Attorney generals from 37 US states, led by Utah Attorney General Sean D. Reyes, have amended their complaint in the lawsuit they filed in July against Google, in a bid to provide more factual support to the claims made in the lawsuit itself.
It alleges that the tech giant engages in monopolistic behavior in its Play Store, including by violating the Sherman Antitrust Act, that guarantees free competition among parties engaged in commerce.
Here, the allegation is not new and it is being heard more and more vocally both where it concerns Google, and Apple: that their app stores are used in ways that stifle competition through unfair practices around in-app payments, and unfair treatment of developers. The 30 percent cut Google takes from transactions taking place via Play Store, meanwhile, is slammed as “supercompetitive (pricing).”
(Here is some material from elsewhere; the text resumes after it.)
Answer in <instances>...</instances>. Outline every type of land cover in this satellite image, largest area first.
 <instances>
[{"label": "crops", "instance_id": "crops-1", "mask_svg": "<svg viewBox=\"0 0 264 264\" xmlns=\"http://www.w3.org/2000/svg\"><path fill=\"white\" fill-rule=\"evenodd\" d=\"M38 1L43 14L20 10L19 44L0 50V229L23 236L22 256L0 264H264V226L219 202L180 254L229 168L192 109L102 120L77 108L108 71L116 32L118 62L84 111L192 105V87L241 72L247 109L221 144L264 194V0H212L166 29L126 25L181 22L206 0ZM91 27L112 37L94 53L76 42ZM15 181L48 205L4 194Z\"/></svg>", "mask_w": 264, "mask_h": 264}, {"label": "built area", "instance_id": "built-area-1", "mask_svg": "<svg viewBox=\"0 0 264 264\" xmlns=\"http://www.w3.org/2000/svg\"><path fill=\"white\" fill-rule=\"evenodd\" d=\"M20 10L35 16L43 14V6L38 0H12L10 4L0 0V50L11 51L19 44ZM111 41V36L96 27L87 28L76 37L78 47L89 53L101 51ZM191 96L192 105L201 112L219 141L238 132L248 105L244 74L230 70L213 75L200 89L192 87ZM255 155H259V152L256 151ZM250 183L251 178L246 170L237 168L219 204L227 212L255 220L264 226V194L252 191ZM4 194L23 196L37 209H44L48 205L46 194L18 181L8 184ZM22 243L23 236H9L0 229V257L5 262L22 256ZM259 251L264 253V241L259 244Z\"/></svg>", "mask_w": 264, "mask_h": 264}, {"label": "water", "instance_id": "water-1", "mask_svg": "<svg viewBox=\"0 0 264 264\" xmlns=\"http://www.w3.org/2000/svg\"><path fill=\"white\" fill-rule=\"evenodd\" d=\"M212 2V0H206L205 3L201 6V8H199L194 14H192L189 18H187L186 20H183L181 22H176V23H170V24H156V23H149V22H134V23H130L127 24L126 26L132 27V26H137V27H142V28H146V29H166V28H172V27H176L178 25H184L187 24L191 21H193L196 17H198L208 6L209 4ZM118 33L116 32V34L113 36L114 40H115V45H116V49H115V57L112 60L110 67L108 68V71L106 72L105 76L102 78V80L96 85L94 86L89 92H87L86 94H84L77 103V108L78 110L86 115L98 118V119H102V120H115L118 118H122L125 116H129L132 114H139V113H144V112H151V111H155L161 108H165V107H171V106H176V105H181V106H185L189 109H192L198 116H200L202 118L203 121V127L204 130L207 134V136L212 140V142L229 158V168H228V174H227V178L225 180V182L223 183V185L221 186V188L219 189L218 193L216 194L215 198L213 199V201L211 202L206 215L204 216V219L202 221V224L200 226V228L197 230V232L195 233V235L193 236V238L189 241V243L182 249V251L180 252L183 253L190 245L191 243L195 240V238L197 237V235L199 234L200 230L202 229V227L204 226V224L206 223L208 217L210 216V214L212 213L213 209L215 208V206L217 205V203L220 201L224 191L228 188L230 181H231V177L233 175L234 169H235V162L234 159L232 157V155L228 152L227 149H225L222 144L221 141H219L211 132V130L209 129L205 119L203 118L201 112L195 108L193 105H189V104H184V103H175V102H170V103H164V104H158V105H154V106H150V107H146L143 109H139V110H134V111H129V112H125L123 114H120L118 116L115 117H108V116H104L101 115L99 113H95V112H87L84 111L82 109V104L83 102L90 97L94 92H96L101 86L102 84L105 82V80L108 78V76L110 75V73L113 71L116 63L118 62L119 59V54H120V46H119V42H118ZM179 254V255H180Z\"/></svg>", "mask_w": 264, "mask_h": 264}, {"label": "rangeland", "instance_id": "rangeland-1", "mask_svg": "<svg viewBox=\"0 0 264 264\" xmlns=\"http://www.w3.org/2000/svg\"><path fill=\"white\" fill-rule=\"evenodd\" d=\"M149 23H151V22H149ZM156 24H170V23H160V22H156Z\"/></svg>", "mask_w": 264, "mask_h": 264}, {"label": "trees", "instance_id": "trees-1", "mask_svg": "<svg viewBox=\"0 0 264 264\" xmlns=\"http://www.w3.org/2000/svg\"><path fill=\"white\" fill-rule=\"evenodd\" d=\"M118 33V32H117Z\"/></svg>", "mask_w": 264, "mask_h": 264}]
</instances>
This legal action, that among others, brought together AGs from New York, California, and Florida, has now progressed to the filing of the amended complaint that aims to strengthen the original case by revealing unredacted parts of some of the 144-page filing.
We obtained a copy of the amended complaint for you here.
These are found scattered around the document in the form of numbers and images that are now made visible, along with statements such as internal Google report that states that the giant’s Play Store “dominates in all countries,” as well as another revealing Google’s “arms race to prevent sideloading” – i.e., an active push to restrict the way users can install apps on their Android devices, shoehorning them to Play Store instead and discouraging source installations.
According to some of the points the amended complaint reveals, Google also identified Samsung as the key player in the Android device manufacturing space and worked to “foster its (Samsung’s) tighter and long-term integration with Play Store.”
Instead of alienating another giant like Samsung who has the means to potentially make life difficult for Google, the company chose to “embrace” it, and in the process discourage it from pursuing alternative app distribution methods.
At the same time, the newly disclosed parts of the legal document show that Google holds that participants in its Android ecosystem retain “full control” of their brand and business.
One of the requirements the AGs originally made is for Google to pledge to “keep” Android open source as a benefit to developers. But in reality, Google’s mobile operating system is quasi-open.